Supplied passage:
BEGIN

Borrowings under the credit facility were $1.8 million at March 31, 1998. The
facility matures on January 1, 1999, and is renewable upon agreement of both
parties. The terms of the facility limit certain actions of the Company,
including the payment of dividends, and permit Greyrock, in the event of a
material adverse change in the Company's business or financial condition in
Greyrock's good faith judgment, to exercise its rights under a default,
including ceasing making additional funds available under the facility,
declaring all or part of the outstanding balance immediately payable, and
taking possession of the pledged collateral. Consequently, the credit facility
is classified as a current liability at March 31, 1998.
8. LONG TERM DEBT:
The Company's long term debt described below requires the maintenance of
certain financial covenants and limits certain actions of the Company, including
the level of research and development and capital expenditures, issuance of
additional capital stock, and payment of dividends.
In November 1997, the Company completed a $20 million private placement of
securities consisting of $20 million principal amount of 12% Senior Subordinated
Notes due February 1, 2002 (Senior Subordinated Notes), with associated warrants
to purchase 6,616,367 shares of the Company's Common stock at $2.25 per share,
subject to customary adjustment for changes in the capitalization and below
market issuances. The Company used the net proceeds to repay its bank debt, fund
operations and fund its restructuring activities.
7
<PAGE> 8
The Company is in not in compliance with certain provisions under the Senior
Subordinated Notes due to no longer meeting the requirement for continued
quotation by Nasdaq and due to not completing the disposition of certain
assets. In addition, the Company, based on its current projections, anticipates
that it will not be in compliance with certain other requirements under the
Senior Subordinated Notes during 1998. However, the Company has obtained
waivers from the noteholders for the existing defaults through April 1, 1999
as well as certain expected defaults.
Upon certain payment defaults by the Company, senior subordinated noteholders
have the option to purchase $4.0 million of additional Senior Subordinated Notes
with 2.9 million additional warrants and to designate a majority of the Board of
Directors, subject in each case, to stockholder approval so long as such
applicable Nasdaq regulations would require such approval.

END

What is being asked: Can you write out the debt passage word for word, starting with "8. LONG TERM" and going on through "payment of dividends."?

Extracted data:
BEGIN

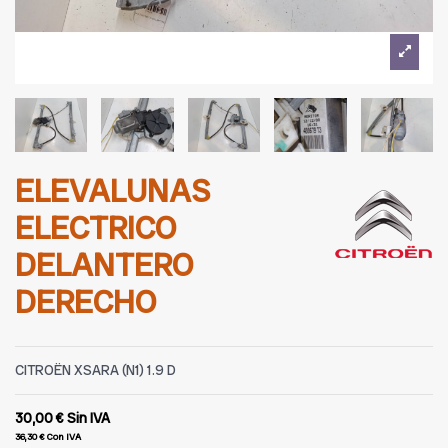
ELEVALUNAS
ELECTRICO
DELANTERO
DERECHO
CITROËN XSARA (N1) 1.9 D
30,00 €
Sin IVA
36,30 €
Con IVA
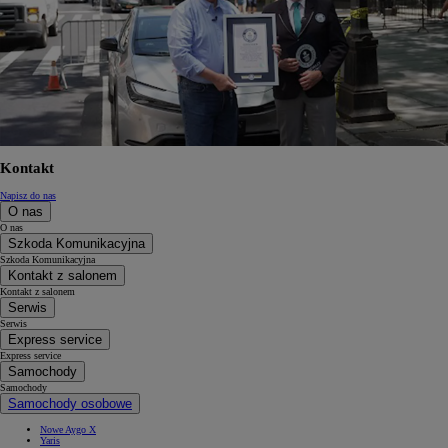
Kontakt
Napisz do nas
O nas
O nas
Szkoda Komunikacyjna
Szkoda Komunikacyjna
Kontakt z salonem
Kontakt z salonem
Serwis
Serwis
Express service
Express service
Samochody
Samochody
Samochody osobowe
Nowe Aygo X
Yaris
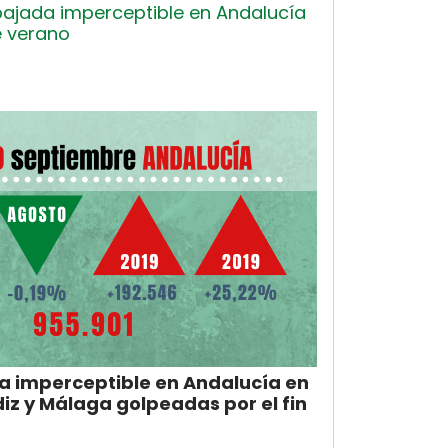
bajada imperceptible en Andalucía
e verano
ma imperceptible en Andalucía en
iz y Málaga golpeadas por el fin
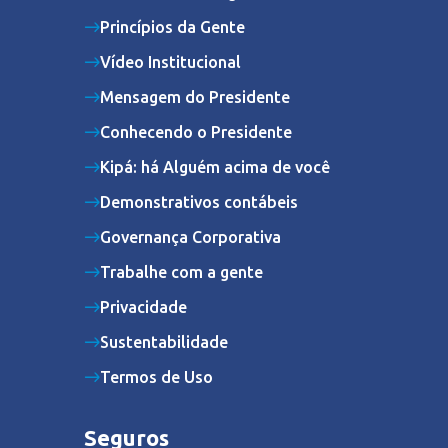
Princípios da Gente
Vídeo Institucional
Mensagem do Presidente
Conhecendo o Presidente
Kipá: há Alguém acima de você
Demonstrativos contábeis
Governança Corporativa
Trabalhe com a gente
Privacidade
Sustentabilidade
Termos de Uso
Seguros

END
BEGIN

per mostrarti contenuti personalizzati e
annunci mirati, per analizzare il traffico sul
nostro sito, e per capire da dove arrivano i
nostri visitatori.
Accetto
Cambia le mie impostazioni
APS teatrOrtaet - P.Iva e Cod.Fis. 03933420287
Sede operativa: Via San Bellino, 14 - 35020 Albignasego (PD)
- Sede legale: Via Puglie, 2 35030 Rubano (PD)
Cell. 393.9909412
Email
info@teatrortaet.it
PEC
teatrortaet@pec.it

END

Response to the task:
8. LONG TERM DEBT:
The Company's long term debt described below requires the maintenance of
certain financial covenants and limits certain actions of the Company, including
the level of research and development and capital expenditures, issuance of
additional capital stock, and payment of dividends.